What you will do:
From the data below, copy exactly the lines that lie between the one holding "(endometrial) stained for" and the one holding "staining of stomach", including both, and nothing more.

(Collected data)

[Start of section]

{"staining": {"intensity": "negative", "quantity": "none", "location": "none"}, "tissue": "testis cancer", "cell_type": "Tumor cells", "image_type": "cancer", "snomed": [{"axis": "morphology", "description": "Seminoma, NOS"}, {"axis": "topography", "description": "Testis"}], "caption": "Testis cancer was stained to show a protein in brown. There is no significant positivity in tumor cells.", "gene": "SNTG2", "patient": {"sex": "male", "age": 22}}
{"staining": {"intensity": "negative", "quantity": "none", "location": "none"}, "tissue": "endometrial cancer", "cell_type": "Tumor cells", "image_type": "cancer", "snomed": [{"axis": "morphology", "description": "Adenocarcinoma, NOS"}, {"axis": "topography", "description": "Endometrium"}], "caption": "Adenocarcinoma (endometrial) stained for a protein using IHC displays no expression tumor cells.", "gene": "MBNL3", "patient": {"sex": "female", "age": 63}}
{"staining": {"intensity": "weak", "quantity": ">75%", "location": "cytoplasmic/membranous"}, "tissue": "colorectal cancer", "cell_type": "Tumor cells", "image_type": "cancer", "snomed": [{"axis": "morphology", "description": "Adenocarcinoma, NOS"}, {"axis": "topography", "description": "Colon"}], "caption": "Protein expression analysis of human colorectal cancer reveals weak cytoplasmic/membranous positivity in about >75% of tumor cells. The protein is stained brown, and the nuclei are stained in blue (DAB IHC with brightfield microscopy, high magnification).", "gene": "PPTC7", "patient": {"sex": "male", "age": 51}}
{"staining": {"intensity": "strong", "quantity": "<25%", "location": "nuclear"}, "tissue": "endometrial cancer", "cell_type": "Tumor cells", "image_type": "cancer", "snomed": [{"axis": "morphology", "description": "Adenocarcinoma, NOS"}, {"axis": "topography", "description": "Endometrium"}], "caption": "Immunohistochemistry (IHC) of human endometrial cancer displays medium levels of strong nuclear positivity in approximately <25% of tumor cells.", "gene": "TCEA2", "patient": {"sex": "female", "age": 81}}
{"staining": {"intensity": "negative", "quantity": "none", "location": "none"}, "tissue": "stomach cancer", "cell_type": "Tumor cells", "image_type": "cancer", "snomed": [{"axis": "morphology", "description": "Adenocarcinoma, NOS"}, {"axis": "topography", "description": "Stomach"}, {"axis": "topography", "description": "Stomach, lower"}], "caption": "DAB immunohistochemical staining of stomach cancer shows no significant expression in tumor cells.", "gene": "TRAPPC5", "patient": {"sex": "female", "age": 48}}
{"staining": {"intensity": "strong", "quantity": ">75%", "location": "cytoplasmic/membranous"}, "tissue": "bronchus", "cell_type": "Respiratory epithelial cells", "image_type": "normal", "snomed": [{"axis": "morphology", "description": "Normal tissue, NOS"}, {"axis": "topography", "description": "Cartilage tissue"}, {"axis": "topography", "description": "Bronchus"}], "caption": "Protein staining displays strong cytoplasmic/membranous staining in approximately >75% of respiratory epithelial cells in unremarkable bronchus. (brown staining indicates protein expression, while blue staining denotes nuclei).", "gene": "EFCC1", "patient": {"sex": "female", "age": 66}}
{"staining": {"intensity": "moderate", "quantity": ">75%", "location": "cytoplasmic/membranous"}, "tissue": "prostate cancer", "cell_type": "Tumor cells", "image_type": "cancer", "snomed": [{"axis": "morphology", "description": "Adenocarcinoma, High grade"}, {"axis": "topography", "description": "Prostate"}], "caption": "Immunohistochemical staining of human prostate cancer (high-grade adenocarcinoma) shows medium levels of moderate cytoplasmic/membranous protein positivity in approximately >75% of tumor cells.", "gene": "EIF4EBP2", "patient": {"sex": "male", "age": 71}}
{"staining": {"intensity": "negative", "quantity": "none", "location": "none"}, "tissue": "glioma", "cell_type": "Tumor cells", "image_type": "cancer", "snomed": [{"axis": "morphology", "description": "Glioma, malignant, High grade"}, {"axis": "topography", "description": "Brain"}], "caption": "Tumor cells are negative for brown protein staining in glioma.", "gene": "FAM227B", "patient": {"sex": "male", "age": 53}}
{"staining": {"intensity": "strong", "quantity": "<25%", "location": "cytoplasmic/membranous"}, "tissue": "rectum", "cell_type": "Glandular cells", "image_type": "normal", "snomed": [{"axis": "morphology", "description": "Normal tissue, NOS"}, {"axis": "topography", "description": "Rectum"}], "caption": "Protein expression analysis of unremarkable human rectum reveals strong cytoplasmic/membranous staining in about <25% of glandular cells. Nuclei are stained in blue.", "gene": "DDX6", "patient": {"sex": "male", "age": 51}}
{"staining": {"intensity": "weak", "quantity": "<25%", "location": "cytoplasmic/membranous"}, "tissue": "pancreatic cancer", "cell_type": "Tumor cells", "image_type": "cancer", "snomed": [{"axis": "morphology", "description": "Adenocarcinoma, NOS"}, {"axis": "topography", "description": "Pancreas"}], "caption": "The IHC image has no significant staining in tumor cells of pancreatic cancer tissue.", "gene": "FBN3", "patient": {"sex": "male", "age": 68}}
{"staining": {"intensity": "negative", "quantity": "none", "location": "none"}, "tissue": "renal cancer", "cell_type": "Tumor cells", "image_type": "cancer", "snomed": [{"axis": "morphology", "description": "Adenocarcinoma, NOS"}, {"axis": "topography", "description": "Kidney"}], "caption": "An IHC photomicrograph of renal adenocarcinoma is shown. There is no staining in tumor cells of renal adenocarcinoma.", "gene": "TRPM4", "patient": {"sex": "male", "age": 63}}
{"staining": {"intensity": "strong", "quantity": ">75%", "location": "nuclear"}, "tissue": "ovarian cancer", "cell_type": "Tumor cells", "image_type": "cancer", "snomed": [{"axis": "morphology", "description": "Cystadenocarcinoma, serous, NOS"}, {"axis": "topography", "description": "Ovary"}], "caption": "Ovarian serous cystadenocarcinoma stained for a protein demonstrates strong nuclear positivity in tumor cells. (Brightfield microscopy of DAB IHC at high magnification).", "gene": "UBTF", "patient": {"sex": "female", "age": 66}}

[End of section]

Exercise result:
{"staining": {"intensity": "negative", "quantity": "none", "location": "none"}, "tissue": "endometrial cancer", "cell_type": "Tumor cells", "image_type": "cancer", "snomed": [{"axis": "morphology", "description": "Adenocarcinoma, NOS"}, {"axis": "topography", "description": "Endometrium"}], "caption": "Adenocarcinoma (endometrial) stained for a protein using IHC displays no expression tumor cells.", "gene": "MBNL3", "patient": {"sex": "female", "age": 63}}
{"staining": {"intensity": "weak", "quantity": ">75%", "location": "cytoplasmic/membranous"}, "tissue": "colorectal cancer", "cell_type": "Tumor cells", "image_type": "cancer", "snomed": [{"axis": "morphology", "description": "Adenocarcinoma, NOS"}, {"axis": "topography", "description": "Colon"}], "caption": "Protein expression analysis of human colorectal cancer reveals weak cytoplasmic/membranous positivity in about >75% of tumor cells. The protein is stained brown, and the nuclei are stained in blue (DAB IHC with brightfield microscopy, high magnification).", "gene": "PPTC7", "patient": {"sex": "male", "age": 51}}
{"staining": {"intensity": "strong", "quantity": "<25%", "location": "nuclear"}, "tissue": "endometrial cancer", "cell_type": "Tumor cells", "image_type": "cancer", "snomed": [{"axis": "morphology", "description": "Adenocarcinoma, NOS"}, {"axis": "topography", "description": "Endometrium"}], "caption": "Immunohistochemistry (IHC) of human endometrial cancer displays medium levels of strong nuclear positivity in approximately <25% of tumor cells.", "gene": "TCEA2", "patient": {"sex": "female", "age": 81}}
{"staining": {"intensity": "negative", "quantity": "none", "location": "none"}, "tissue": "stomach cancer", "cell_type": "Tumor cells", "image_type": "cancer", "snomed": [{"axis": "morphology", "description": "Adenocarcinoma, NOS"}, {"axis": "topography", "description": "Stomach"}, {"axis": "topography", "description": "Stomach, lower"}], "caption": "DAB immunohistochemical staining of stomach cancer shows no significant expression in tumor cells.", "gene": "TRAPPC5", "patient": {"sex": "female", "age": 48}}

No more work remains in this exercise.